最後に、味を調える際によく使われる表現を紹介します。これらは厳密な計量単位ではありませんが、料理の味を決める重要な要素となります。
「A pinch of salt」は「塩ひとつまみ」、「A dash of pepper」は「胡椒少々(ひと振り)」を意味します。「To taste」という表現は「お好みで、味を見ながら」という意味で、レシピの最後に添えられることが多いです。
「Garnish with parsley(パセリを飾る)」といった盛り付けの指示もよく見られます。
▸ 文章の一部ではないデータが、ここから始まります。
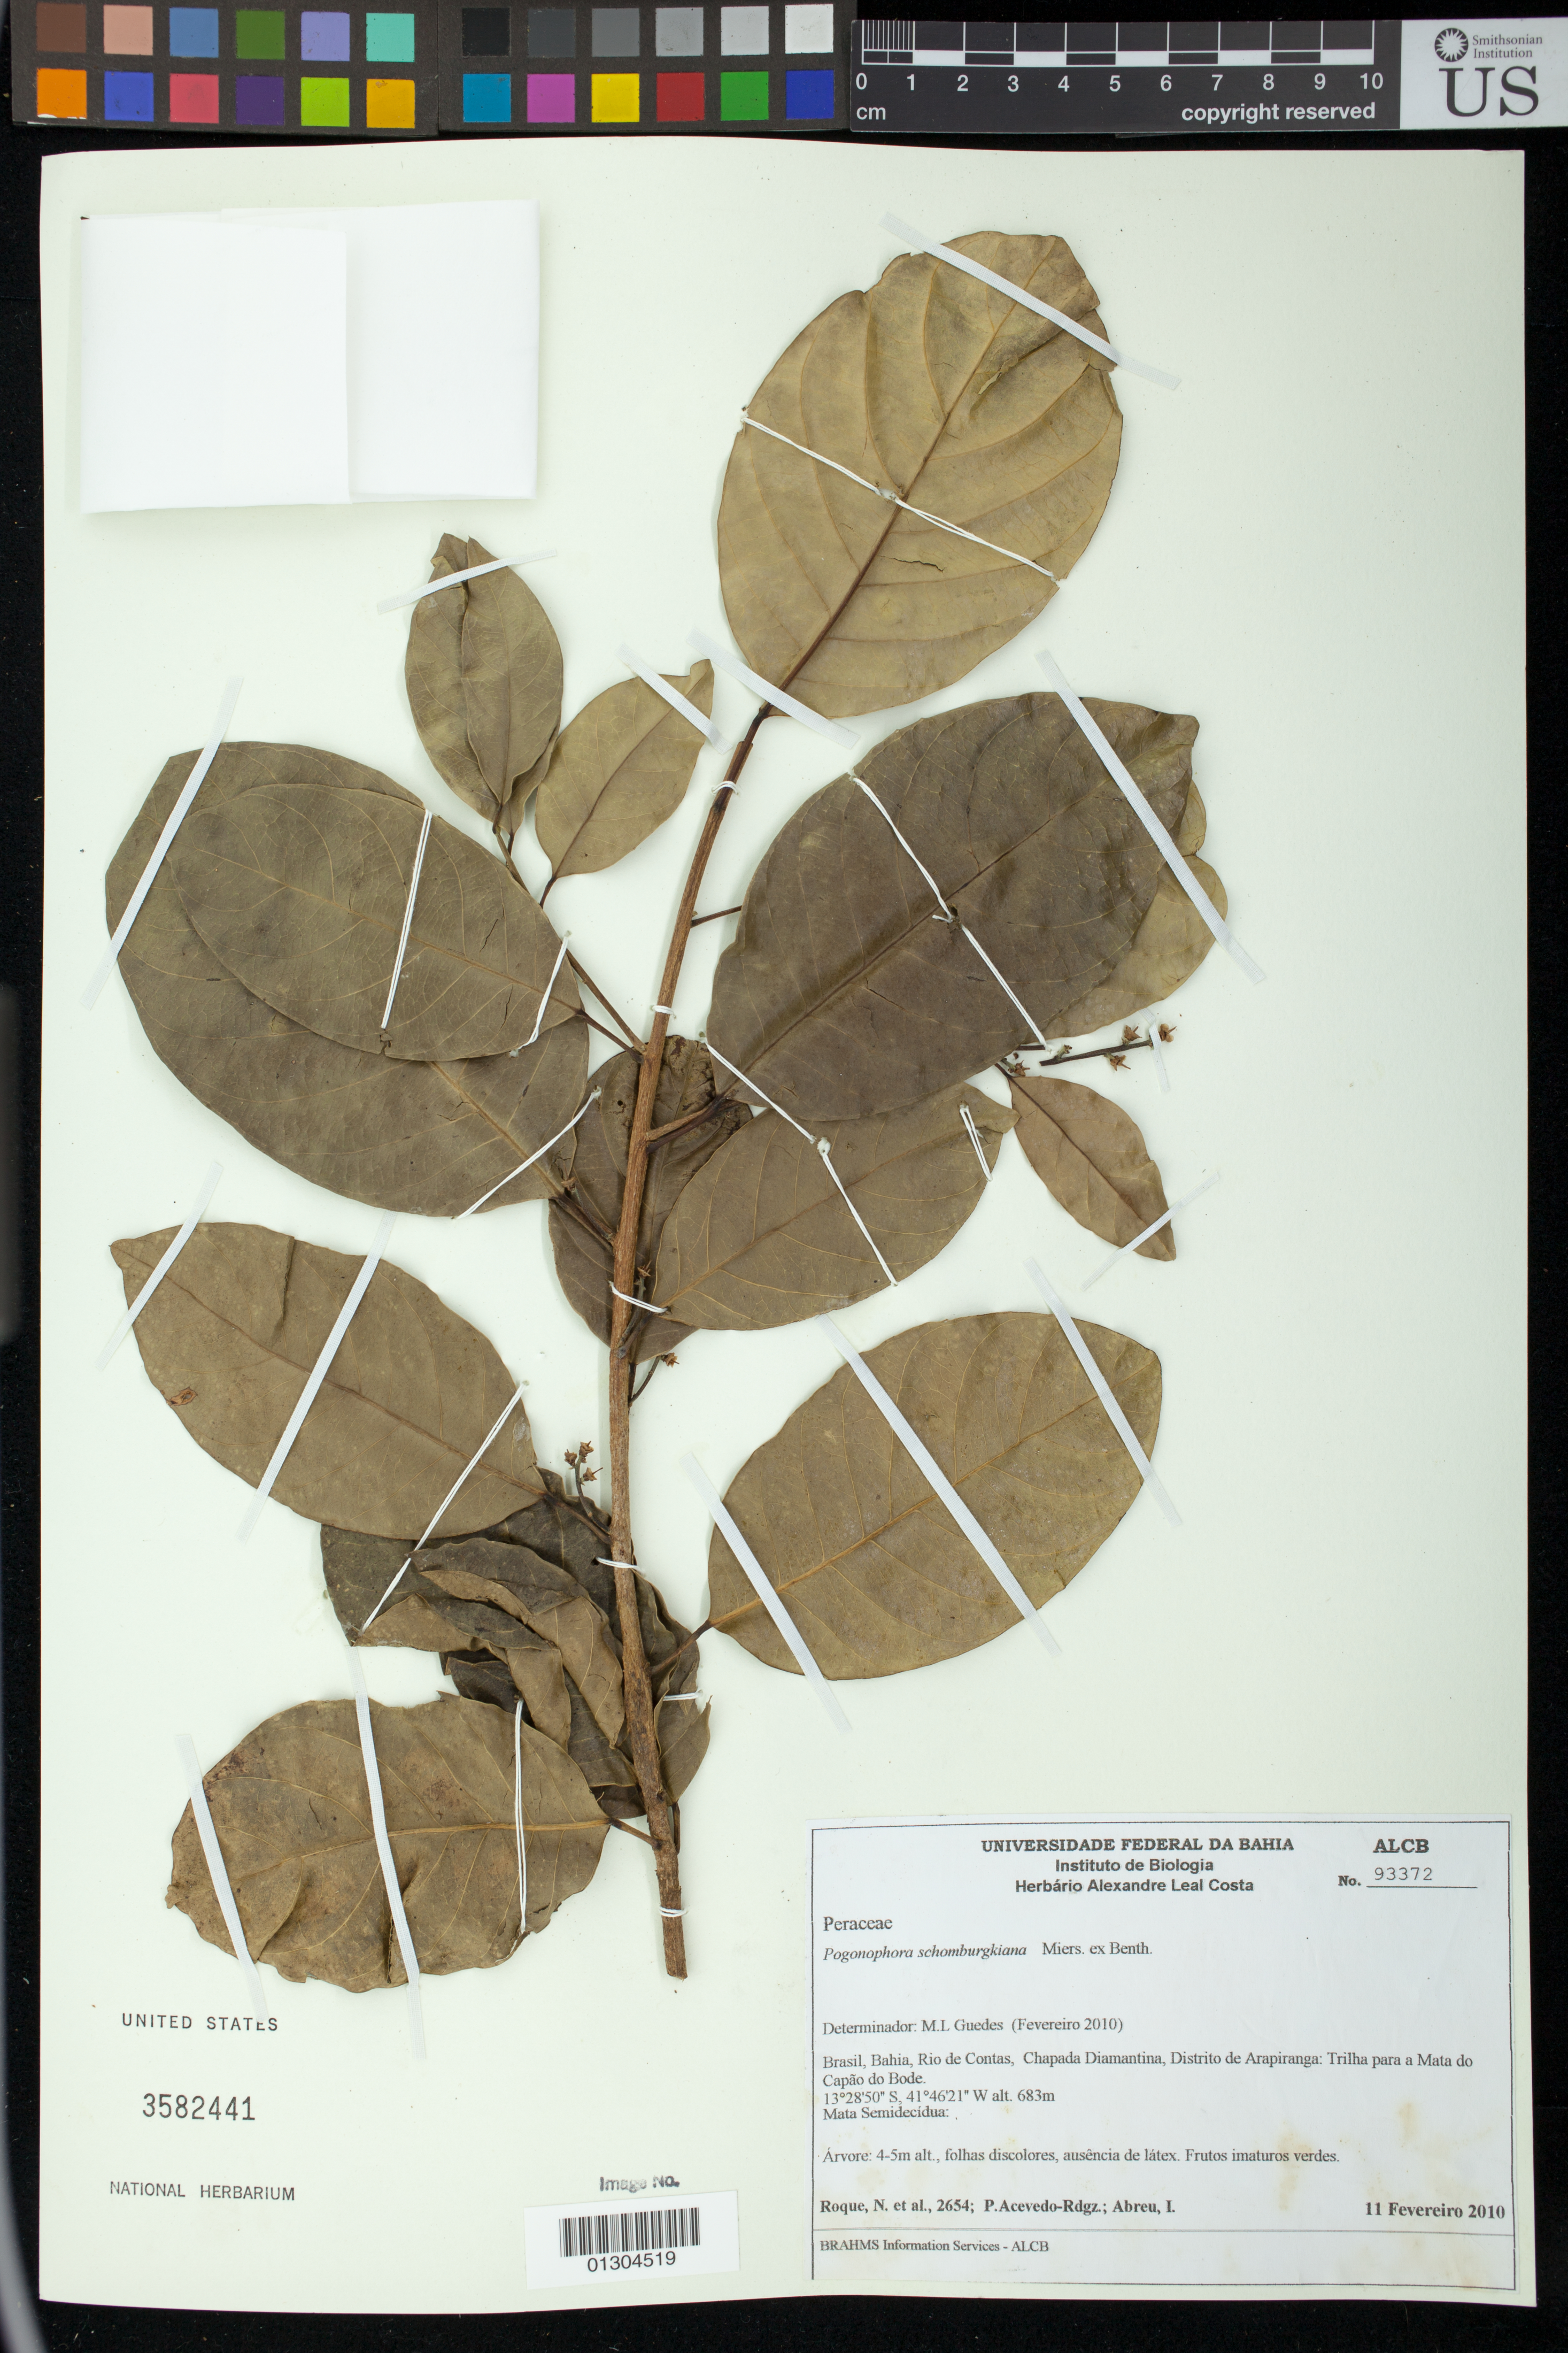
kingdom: Plantae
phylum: Tracheophyta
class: Magnoliopsida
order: Malpighiales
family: Peraceae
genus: Pogonophora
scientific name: Pogonophora schomburgkiana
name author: Miers ex Benth.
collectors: N. Roque, P. Acevedo-Rodr. & I. Abreu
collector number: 93372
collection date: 2010-02-11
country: Brazil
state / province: Bahia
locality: Rio de Contas, Chapada Diamantina, Distrito de Arapiranga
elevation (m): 683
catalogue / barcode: US 3582441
これらの単語を覚えることで、レシピが単なる指示書の集まりではなく、一つの美味しい料理へのガイドラインとして鮮明に見えてくるはずです。

 

覚えておきたい調理動詞
・Drain : 水気を切る
・Peel : 皮をむく
・Season : 味付けをする
・Stir : かき混ぜる
・Toss : 和える(サラダなど)

 

英語の料理レシピと単位の換算表のまとめ

 

英語の料理レシピに挑戦することは、実用的な英語を学ぶための非常に楽しく、効果的な方法です。最初は単位の換算に戸惑うかもしれませんが、基本のルールさえ押さえれば決して難しくありません。

 

この記事で紹介したポイントを振り返ってみましょう。
まず、アメリカの1カップは240mlであるという点が最大の注意点です。日本の200ml基準で計量すると、全体のバランスが崩れてしまいます。粉末を測る際は「すりきり」を徹底しましょう。

 

次に、重さの「オンス(oz)」と「ポンド(lb)」の関係です。1オンスは約28g、1ポンドは約450gという目安を覚えておけば、スーパーでの買い物も安心です。液体オンス(fl oz)との違いにも注意してください。

 

そして、オーブンの温度です。「350°F = 180℃」を基準として、主要な設定温度を覚えておきましょう。計算式を使うよりも、対応表をすぐ見られる場所に置いておくのが実践的です。

 

英語のレシピは、現地の文化や味をダイレクトに体験できる素晴らしいツールです。単位の壁を乗り越えて、ぜひ世界中の美味しい料理をあなたの食卓に再現してみてください。